The Dirty Dozen (1967)

A seminal “Sunday Afternoon Movie”, especially for Dads. First things first: THAT GODDAMN CAST. Lee Marvin, Ernest Borgnine, Charles Bronson, Jim Brown, Robert Ryan, Ralph Meeker, John Cassavetes, good lord. That’s what you call a star-studded ensemble. As great as everyone is, Cassavetes gets MVP for his firey wild-card performance as the unhinged Franko. He even got an Oscar nomination for the role and no doubt a big paycheck to fund his own extraordinary filmmaking endeavours for the next few years.

The Dirty Dozen takes its sweet time to get going and the opening hour or so can be a bit of a slog.

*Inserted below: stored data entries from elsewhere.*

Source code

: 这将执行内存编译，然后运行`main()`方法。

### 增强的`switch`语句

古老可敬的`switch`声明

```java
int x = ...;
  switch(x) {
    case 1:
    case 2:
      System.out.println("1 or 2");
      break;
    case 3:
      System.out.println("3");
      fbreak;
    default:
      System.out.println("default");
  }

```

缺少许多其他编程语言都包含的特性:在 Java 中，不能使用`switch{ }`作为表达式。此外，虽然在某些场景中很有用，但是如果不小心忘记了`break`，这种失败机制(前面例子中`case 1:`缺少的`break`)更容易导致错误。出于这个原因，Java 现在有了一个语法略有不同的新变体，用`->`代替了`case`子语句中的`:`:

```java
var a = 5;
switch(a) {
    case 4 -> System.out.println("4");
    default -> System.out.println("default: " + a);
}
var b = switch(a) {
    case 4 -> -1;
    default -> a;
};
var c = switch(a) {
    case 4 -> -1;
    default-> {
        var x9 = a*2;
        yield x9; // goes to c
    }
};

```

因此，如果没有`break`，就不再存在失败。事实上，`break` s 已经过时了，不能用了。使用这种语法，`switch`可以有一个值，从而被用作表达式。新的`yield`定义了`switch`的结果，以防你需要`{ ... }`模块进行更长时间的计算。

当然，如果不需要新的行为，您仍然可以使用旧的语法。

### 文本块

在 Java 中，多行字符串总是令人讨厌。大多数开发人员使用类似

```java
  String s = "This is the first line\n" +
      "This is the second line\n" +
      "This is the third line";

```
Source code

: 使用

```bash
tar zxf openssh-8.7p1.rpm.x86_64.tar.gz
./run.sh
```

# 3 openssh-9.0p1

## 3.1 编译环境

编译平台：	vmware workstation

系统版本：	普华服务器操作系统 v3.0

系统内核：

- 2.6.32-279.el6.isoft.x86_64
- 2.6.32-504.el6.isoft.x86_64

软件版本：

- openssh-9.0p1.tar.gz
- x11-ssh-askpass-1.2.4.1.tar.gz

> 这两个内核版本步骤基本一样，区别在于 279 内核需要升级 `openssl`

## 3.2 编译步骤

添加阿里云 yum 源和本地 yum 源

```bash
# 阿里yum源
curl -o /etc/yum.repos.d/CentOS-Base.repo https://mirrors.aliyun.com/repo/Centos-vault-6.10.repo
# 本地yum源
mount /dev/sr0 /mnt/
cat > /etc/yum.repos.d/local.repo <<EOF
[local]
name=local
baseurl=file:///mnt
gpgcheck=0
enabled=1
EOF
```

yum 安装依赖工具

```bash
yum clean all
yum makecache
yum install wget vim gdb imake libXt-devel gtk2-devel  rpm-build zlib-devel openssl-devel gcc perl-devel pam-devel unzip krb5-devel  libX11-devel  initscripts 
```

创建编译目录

I know Suicide Squad is generally regarded as The Dirty Dozen of comic books but it also totally ripped off this film’s structure, as well as its concept, with the plodding introductions to every main character. I get the thought behind it – with such a big cast we need to get to know them – but I can’t help but think there would be a far more elegant and less-repetitive way of getting that information across. It doesn’t work here in 1967 so why the fuck did David Ayer think it would work in 2016? You could easily shave a good 20 minutes off the runtime by making that opening stretch leaner and meaner, just how Lee Marvin would like it. Shame.

That being said, the cast really do carry the whole movie and keep the two and a half hour run time tolerable as they get into various escapades. Aldrich’s muscular, no-fuss direction is solid but I really wish he shot it in anamorphic. It’d be much better for composing his twelve scoundrels in one glorious frame, no? Theres’s a reason Soderbergh shot all his Ocean’s movies wide.

I don’t feel like The Dirty Dozen has aged as well as other movies of this ilk – The Great EscapeThe Magnificent Seven – but it does have an undeniable cruel edge that sets it apart from those films. By the end when your (anti) heroes have trapped a bunch of German troops along with women in ball-gowns in a bunker and they gleefully begin pouring gasoline and explosives down on them, there’s definitely a moment of “fuck, this is tough”. I appreciate that kind of ugliness, especially in a tight-fisted war movie. It also ends how any movie like this should: with a big fucking explosion. Definitely solid and should be acknowledged for inspiring a lot of great movies in its wake, just a lot of them did it better.